Chapter Nine
Heather
July 13, 2016
It had been an awful day at work, and now her friends in editorial were insisting that everyone meet up for drinks on the patio at the new bar down the street. They’d been bugging Heather about it all afternoon, and normally she’d have gone, but today she just needed to escape.
It wasn’t often that a magazine’s editor in chief canned a cover story, and though Richard kept insisting the piece was “stale-dated crap” and “not up to our editorial standards,” Heather wasn’t convinced. The story in question was a profile of the CEO of a controversial tech start-up; they’d hired a respected investigative reporter to write the thing, and at the time Heather had been annoyed that Richard hadn’t assigned it to her. Now she was just relieved.
When word had leaked out that the piece made him look like a controlling, puerile, and misogynistic jerk, the CEO had freaked out. How he’d gained access to the story before publication was a problem—a big one, since Bay Street had always been known for its editorial independence in the face of corporate pressure.
Another problem was Richard’s dissolving spine. He’d pushed for the profile, he’d approached the writer, and he’d been fine with the angle the story had taken. So why the change? Heather could only assume he’d run into some pushback from their publisher. Normally no one there seemed to care what went on at Bay Street, as long as they turned some kind of nominal profit. But this had all her spider senses tingling, and the last thing she felt like enduring after such a gross day was an evening of gossip, anxiety, and overpriced cocktails.

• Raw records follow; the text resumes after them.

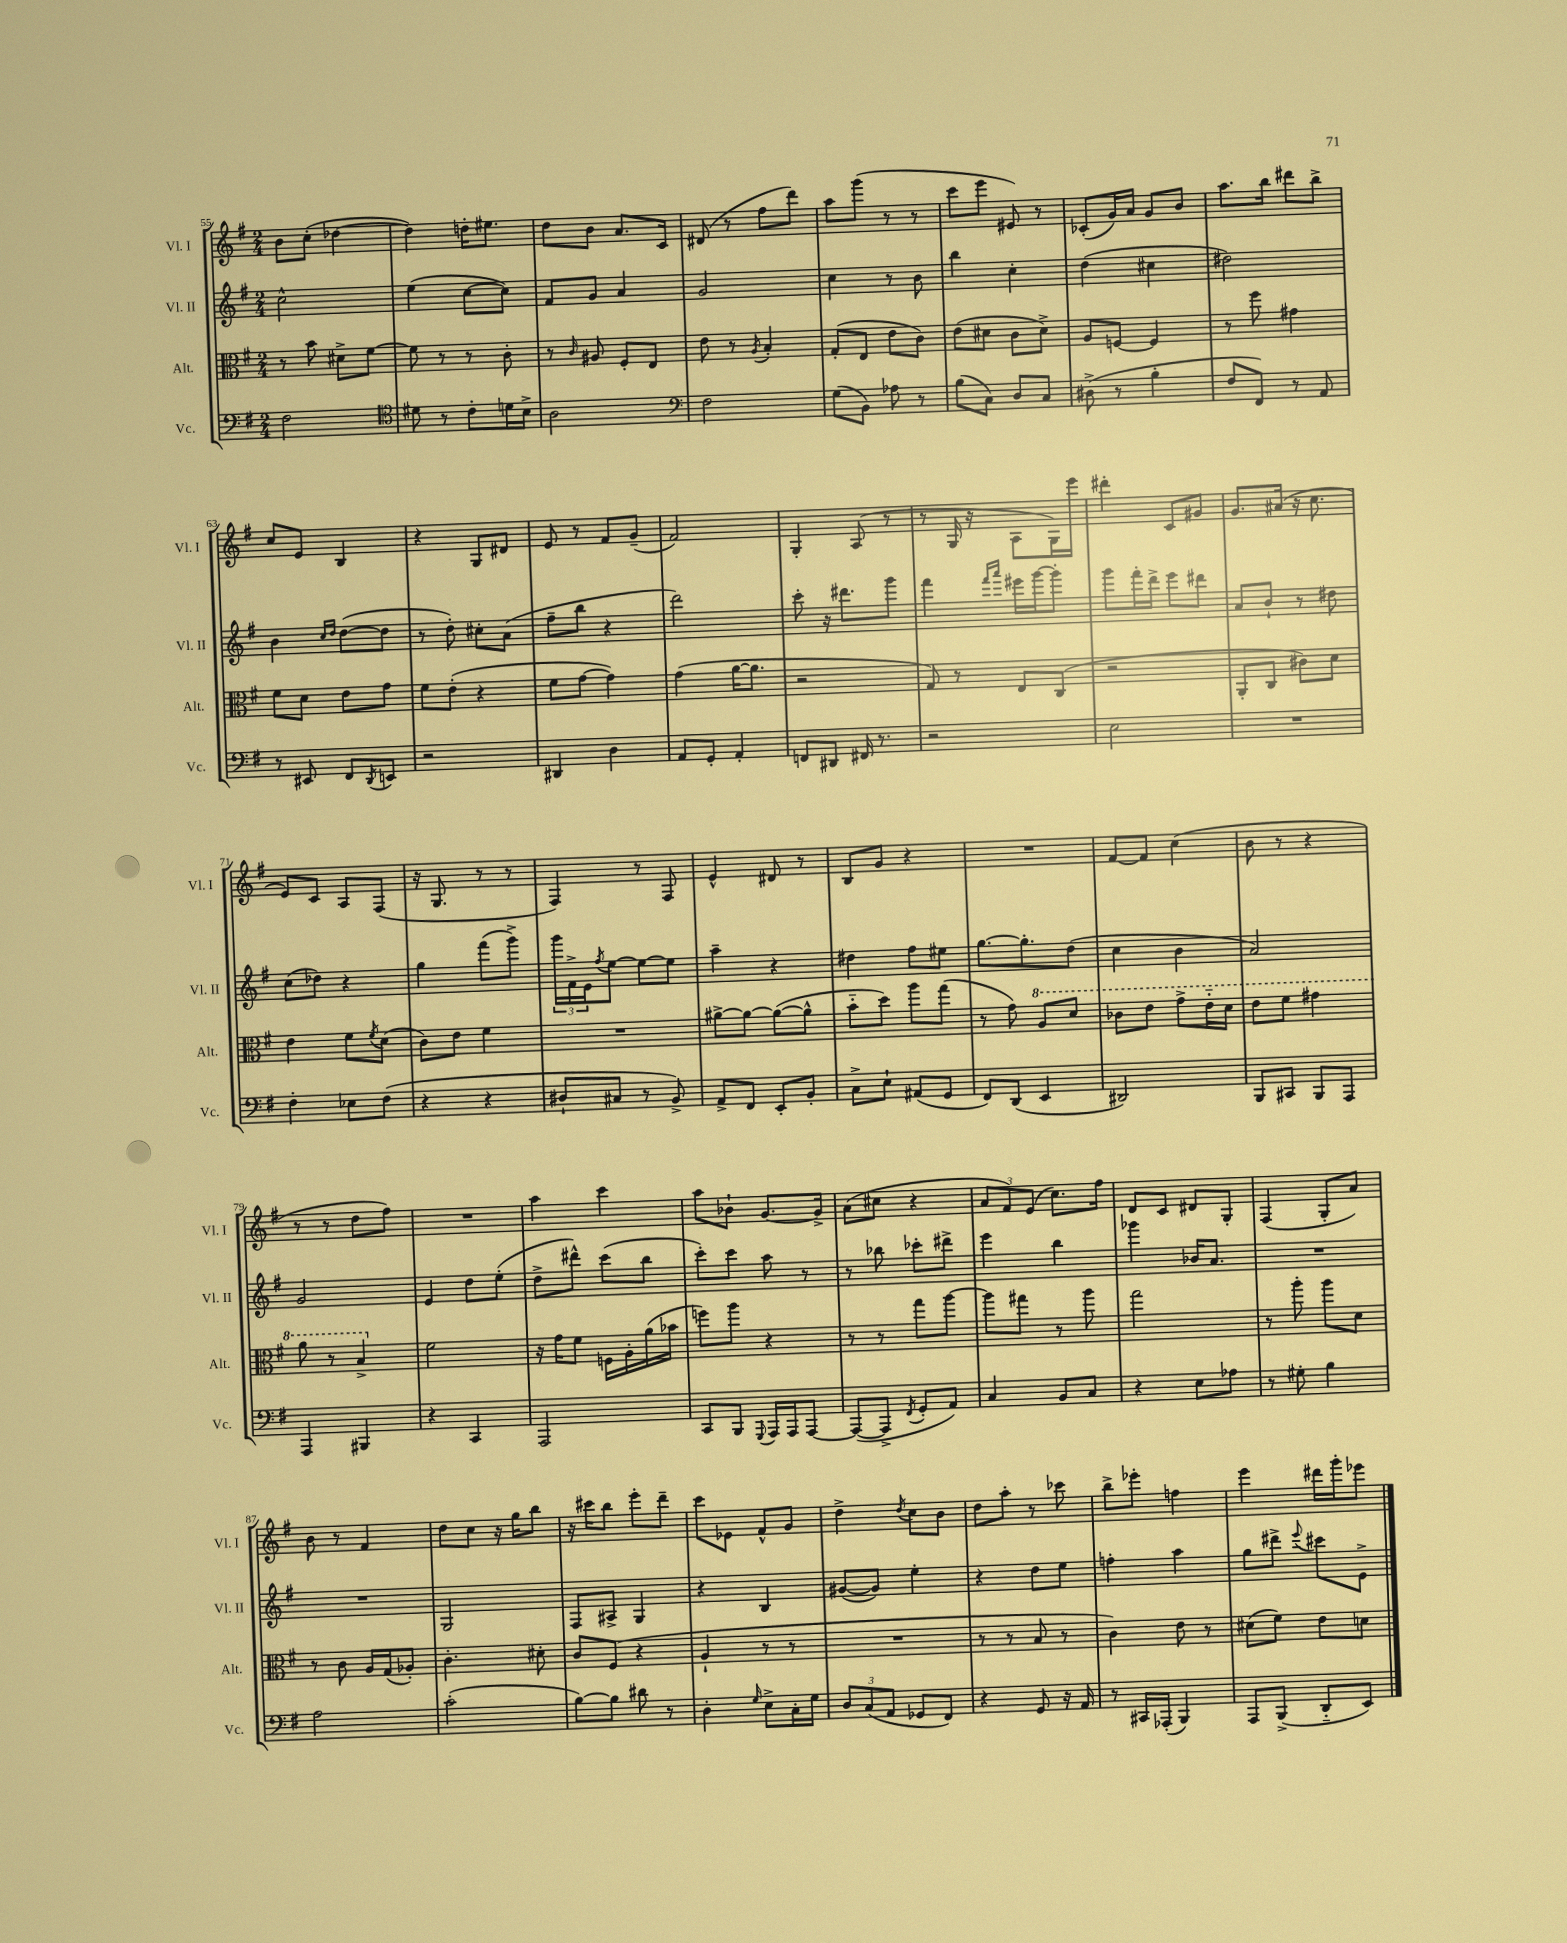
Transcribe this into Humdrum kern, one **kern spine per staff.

**kern	**kern	**kern	**kern
*staff4	*staff3	*staff2	*staff1
*clefF4	*clefC3	*clefG2	*clefG2
*k[f#]	*k[f#]	*k[f#]	*k[f#]
*M2/4	*M2/4	*M2/4	*M2/4
2F#	8r	2cc^^	8b
.	8b	.	(8cc'
.	8d#^	.	[4dd-
.	[8f#	.	.
=	=	=	=
*clefC4	*	*	*
8d#	8f#]	(4ee	4dd-])
8r	8r	.	.
8c'	8r	[8cc	16dd'
.	.	.	8.ee#
16d	8c'	8cc])	.
16B^	.	.	.
=	=	=	=
2A	8r	8f#	8dd
.	16qqc	.	.
.	8A#	8g	8b
.	8F#'	4a	8.a
.	8E	.	.
.	.	.	16c
=	=	=	=
*clefF4	*	*	*
2F#	8e	2g	(8d#
.	8r	.	8r
.	8qA	.	.
.	4B'	.	8ff#
.	.	.	8ddd)
=	=	=	=
(8G	(8G'	4cc	8aa
8BB)	8E	.	(8ggg
8A-	8e	8r	8r
8r	8c)	8b	8r
=	=	=	=
(8B	(8e	4bb	8ccc
8C)	8d#	.	8eee
8D	8c	4cc'	8e#)
8C	8d#^)	.	8r
=	=	=	=
(8D#^	8A	(4dd	(8c-'
8r	[8F	.	16g)
.	.	.	16a
4B'	4F]	4cc#	8g
.	.	.	8b
=	=	=	=
8F#	8r	2dd#)	8.aa
8FF#)	8ff#	.	.
.	.	.	16bb
8r	4g#	.	8ddd#
8AA	.	.	8bb^
=	=	=	=
8r	8f#	4b	8cc
8EE#	8d	.	8e
.	.	16qqcc	.
.	.	16qqdd	.
8FF#	8e	([8dd	4B
8qDD	.	.	.
8EE	8g	8dd]	.
=	=	=	=
2r	8f#	8r	4r
.	(8e'	8dd')	.
.	4r	8cc#'	8G
.	.	(8a	8d#
=	=	=	=
4DD#	8f#	8ff#~	8e
.	[8g	8bb	8r
4D	4g])	4r	8f#
.	.	.	(8g~
=	=	=	=
8AA	(4g	2ddd)	2f#)
8GG'	.	.	.
4AA'	[16a	.	.
.	8.a]	.	.
=	=	=	=
8FF	2r	8ccc'	4G'
8DD#	.	16r	.
.	.	8.ddd#	.
16FF#	.	.	(8A
8.r	.	.	.
.	.	8ggg	8r
=	=	=	=
2r	8G)	4fff#	8r
.	8r	.	16G
.	.	.	16r
.	.	16qqfff#	.
.	.	16qqaaa	.
.	8E	16eee#	8A
.	.	[16ggg	.
.	(8C	8ggg']	16G)
.	.	.	16eee
=	=	=	=
2E	2r	8ggg	4ddd#'
.	.	16fff#'	.
.	.	16ddd^	.
.	.	8eee	8c
.	.	8ddd#	8g#
=	=	=	=
2r	8AA'	8a	8.g
.	8C	8b`	.
.	.	.	(16a#
.	8c#)	8r	16r
.	.	.	8.cc
.	8d	8dd#	.
=	=	=	=
4F#'	4e	(8cc	8e)
.	.	8dd-)	8c
8E-	8f#	4r	8A
.	8qf#	.	.
(8F#	(8d	.	(8F#
=	=	=	=
4r	8c)	4gg	16r
.	.	.	8.G
.	8e	.	.
4r	4f#	(8fff#	8r
.	.	8ggg^)	8r
=	=	=	=
8D#`	2r	24ggg	4F#)
.	.	24f#^	.
.	.	24e	.
.	.	8qff#	.
8C#	.	[8ee	.
8r	.	8ee_	8r
8BB^)	.	8ee]	8F#
=	=	=	=
8AA^	[8a#^	4aa~	4e^^
8FF#	8a#_	.	.
8EE'	(8a#_	4r	8d#
8BB'	8a#^^]	.	8r
=	=	=	=
8C^	8b'~	4dd#	8B
8E`	8dd)	.	8g
(8AA#	8aa	8ff#	4r
8GG	(8gg	8ee#	.
=	=	=	=
8FF#)	8r	[8.gg	2r
(8DD	8g)	.	.
.	.	8.gg']	.
4EE	8a	.	.
.	8dd	(8dd	.
=	=	=	=
2DD#)	8cc-	4cc	[8f#
.	8ee	.	8f#]
.	8gg^	4b	(4cc
.	16ee'~	.	.
.	16dd	.	.
=	=	=	=
8BBB	8ee	2a)	8b
8CC#	8ff#	.	8r
8BBB	4gg#	.	4r
8AAA	.	.	.
=	=	=	=
4AAA	8aa	2g	8r
.	8r	.	8r
4BBB#	4b^	.	8dd
.	.	.	8ff#)
=	=	=	=
4r	2f#	4e	2r
4CC	.	8dd	.
.	.	(8ee'	.
=	=	=	=
2AAA	16r	8dd^	4aa
.	16g	.	.
.	8f#	8ddd#^^)	.
.	16F	(8ccc	4ccc
.	16A'	.	.
.	(16a	8bb	.
.	16b-	.	.
=	=	=	=
8CC	8ff)	8ccc')	8aa
8BBB	8aa	8ccc	8b-`
8qqGGG	.	.	.
16AAA	4r	8aa	[8.g
16AAA	.	.	.
[8AAA	.	8r	.
.	.	.	16g^]
=	=	=	=
(8AAA_	8r	8r	(8a
8AAA^]	8r	8bb-	8cc#
8qFF#	.	.	.
8GG'	8gg	8ccc-'	4r
8AA)	[8aa	8ddd#^	.
=	=	=	=
4C	8aa]	4eee	12a
.	.	.	12f#)
.	8gg#	.	.
.	.	.	(12e
8BB	8r	4bb	8.cc)
8C	8aa	.	.
.	.	.	16ff#
=	=	=	=
4r	2gg	4ggg-	8d
.	.	.	8c
8E	.	16b-	8d#
.	.	8.a	.
8A-	.	.	8G'
=	=	=	=
8r	8r	2r	(4F#
8G#'	8aa'	.	.
4B	8aa	.	8G'
.	8d	.	8a)
=	=	=	=
2A	8r	2r	8b
.	8c	.	8r
.	16A	.	4f#
.	(16G	.	.
.	8A-')	.	.
=	=	=	=
(2c'	4.c'	2G	8dd
.	.	.	8cc
.	.	.	16r
.	.	.	16gg
.	8d#'	.	8bb
=	=	=	=
[8B)	8c	8F#	16r
.	.	.	16ccc#
8B]	(8F#	8A#^	8bb
8d#	4r	4G	8eee'
8r	.	.	8ddd~
=	=	=	=
4D'	4A`	4r	8ccc
.	.	.	8e-
16qqG	.	.	.
8E^	8r	4B	8f#^^
16C'	8r	.	8g
16G	.	.	.
=	=	=	=
12D	2r	([8g#	4dd^
(12C	.	.	.
.	.	8g#])	.
12AA	.	.	.
.	.	.	8qdd
8GG-	.	4ee'	8cc
8FF#)	.	.	8b
=	=	=	=
4r	8r	4r	8dd
.	8r	.	8aa'
8GG	8B	8dd	8r
16r	8r	8ee	8ccc-
16AA	.	.	.
=	=	=	=
8r	4c)	4ff'	8bb^
16CC#	.	.	8eee-'
(16AAA-'	.	.	.
4BBB)	8e	4aa	4ff
.	8r	.	.
=	=	=	=
8AAA	(8d#	8gg	4eee
(8BBB^	8f#)	8ddd#^	.
.	.	8qqeee	.
8DD'~	8e	8ccc#	16ddd#
.	.	.	16ggg'
8EE)	8d	8e^	8eee-
==	==	==	==
*-	*-	*-	*-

She told her friends she had a headache, and she waved off their pleas to join them, and in less than an hour she was on the couch at home, Seymour purring away at her side, with a bowl of leftover pad thai for dinner and the TV turned to a House Hunters marathon. It was just what she needed, and even after the show’s ridiculously self-centered participants began to grate on her nerves she couldn’t summon up the energy to find a more congenial activity. She was too tired to read, too tired to tackle the mountain of laundry on her closet floor, and too tired to head downstairs and see if Michelle and Sunita felt like going for a walk.

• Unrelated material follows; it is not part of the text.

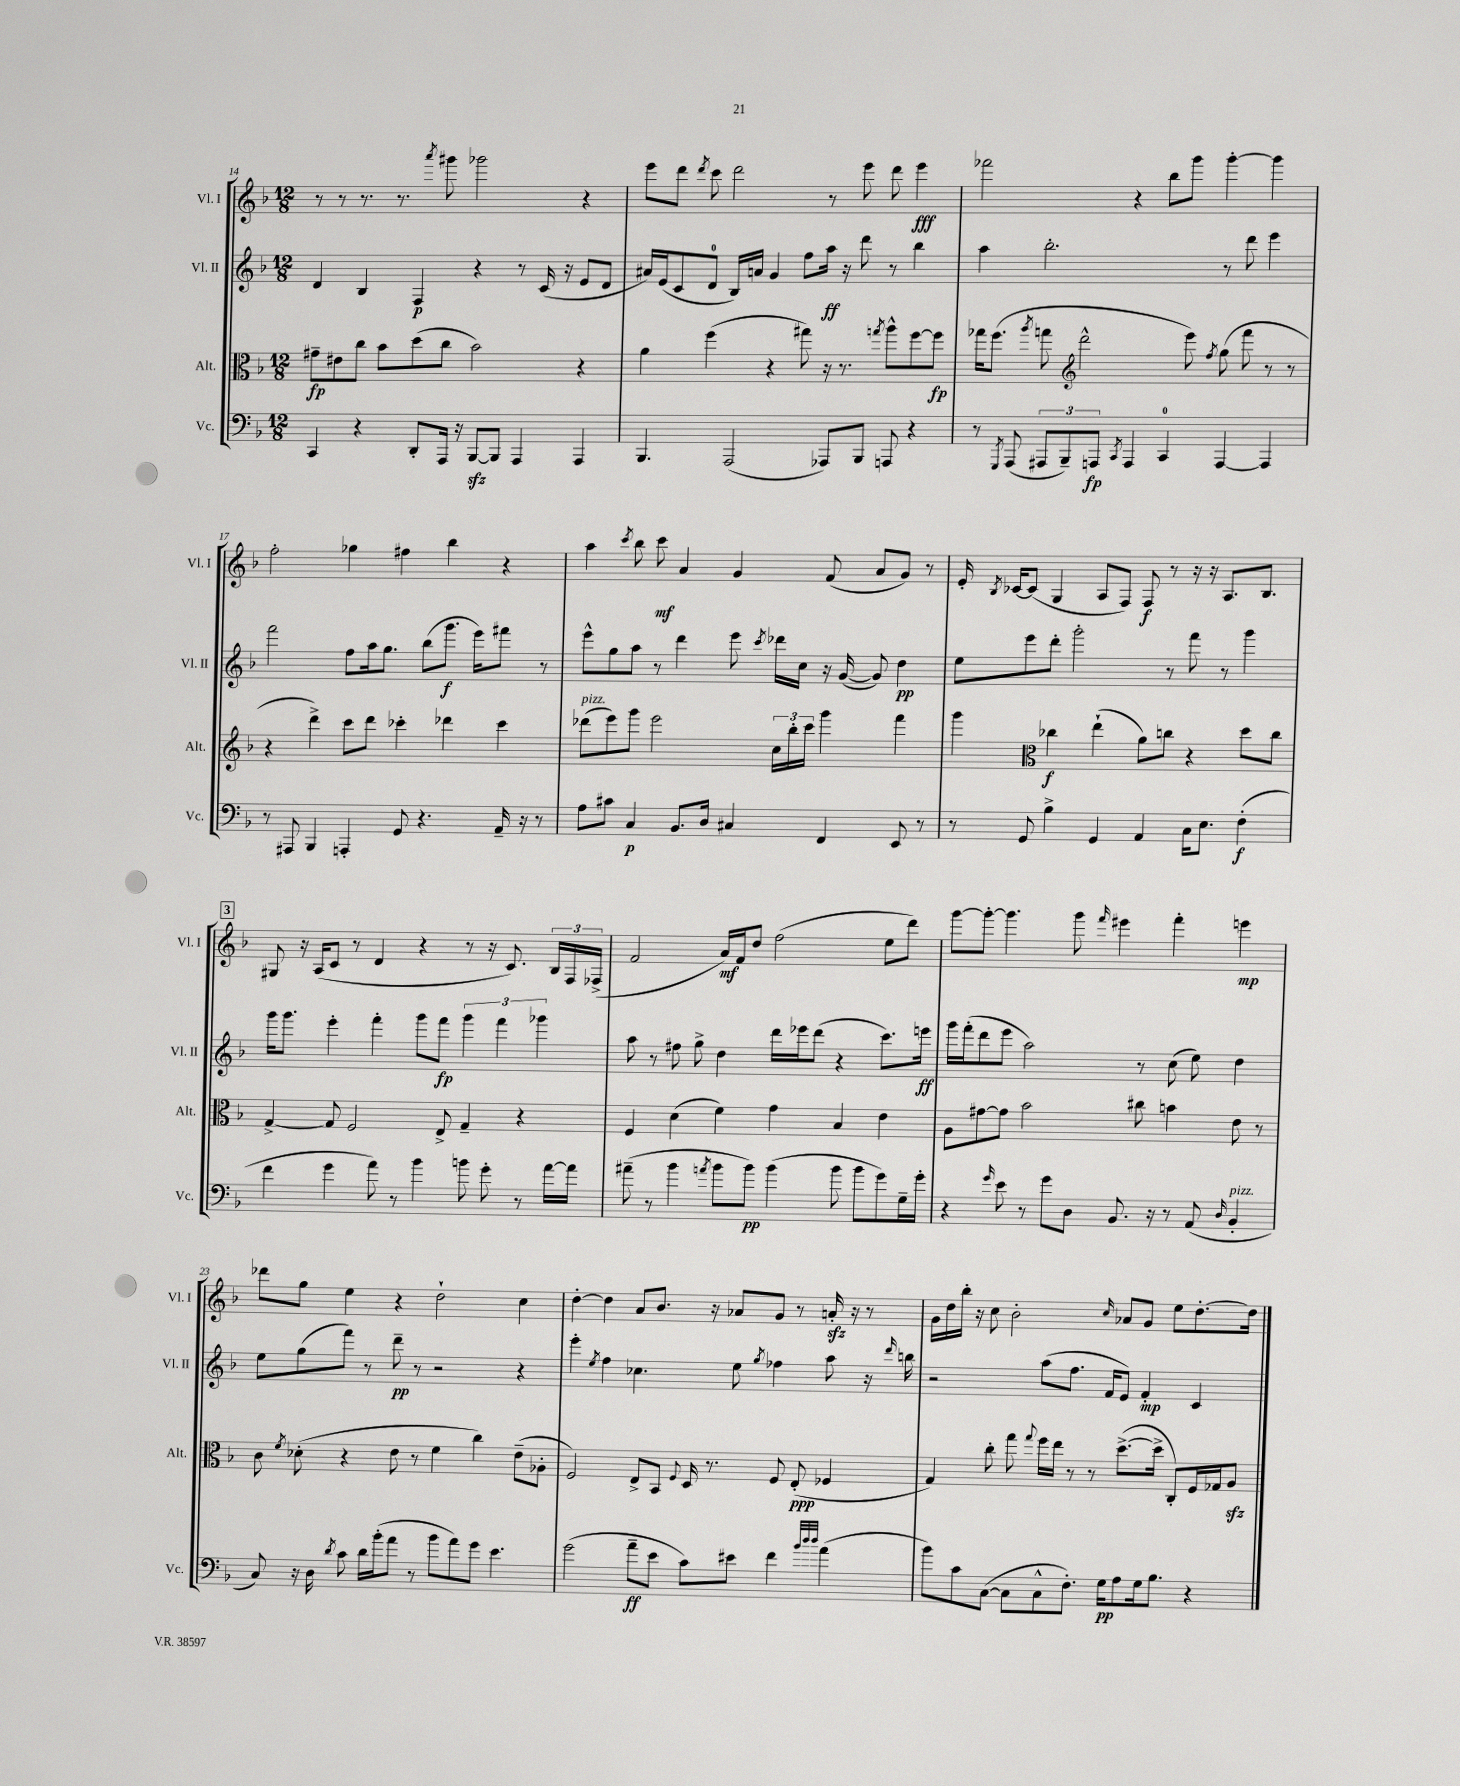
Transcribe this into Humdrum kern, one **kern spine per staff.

Only then did she remember the stack of mail sitting on the table by her door. There’d been an envelope from her mom, and she’d been about to open it when the cat had distracted her with his panicked pleas for dinner.
She heaved herself off the couch and grabbed the envelope. It held a commemorative guide to the queen’s ninetieth birthday, the sort that was nothing but pictures and captions, and her mom had stuck a Post-it note on the front.
Bought this for you weeks ago but kept forgetting to pop in the mail. Enjoy!
Love from Mom
Her mom clung to the belief that Heather was interested in the royal family. And she was, but only in the most casual kind of way. She liked Princess Kate, as she persisted in calling the woman no matter how often her mom complained that it wasn’t her real title. And of course she liked the queen. Who didn’t like the queen?
But she didn’t worship the royals the way her mom did, with the kind of devotion that involved getting up in the middle of the night for Will and Kate’s wedding in 2011, and doing so while wearing a homemade fascinator and Union Jack slippers. Her mom had wanted her to come for a sleepover so as not to miss even a minute of the festivities, but Heather had wriggled out of the invitation by inventing an early meeting at work. Why get up so early when she could watch it later on DVR and skip all the commercials and boring in-between bits?
She flipped through the guide’s glossy pages, her writer’s eye tripping over the odd typo, and only began to pay attention when she came to an article on the queen’s 1947 wedding. Heather hadn’t realized how young she had been. Only twenty-one, and still a princess. She’d never noticed how handsome Prince Philip had been when he was young, nor could she remember ever having seen their wedding pictures before. The wedding gown didn’t look familiar, at least not in the way she could close her eyes and instantly see Diana’s dress in all its meringue-y glory. But there was something about it that captured her attention, something that made her look twice . . .
The star flowers.
The gown had swoops of embroidery on the skirt and its train, garlands of star-shaped flowers and roses and leafy things that had pearls and little diamonds sewn all over them, and they were exactly the same as the flowers on the squares of fabric that Nan had kept hidden away.
Hurrying into her bedroom, Heather began to rummage through the pile of things from Nan’s house that her mom had insisted she bring home after the funeral. Framed photographs, a big white tablecloth she’d never use, some nice candlesticks that she remembered from every Christmas and Easter. And the white plastic box with her name on it that held the embroideries.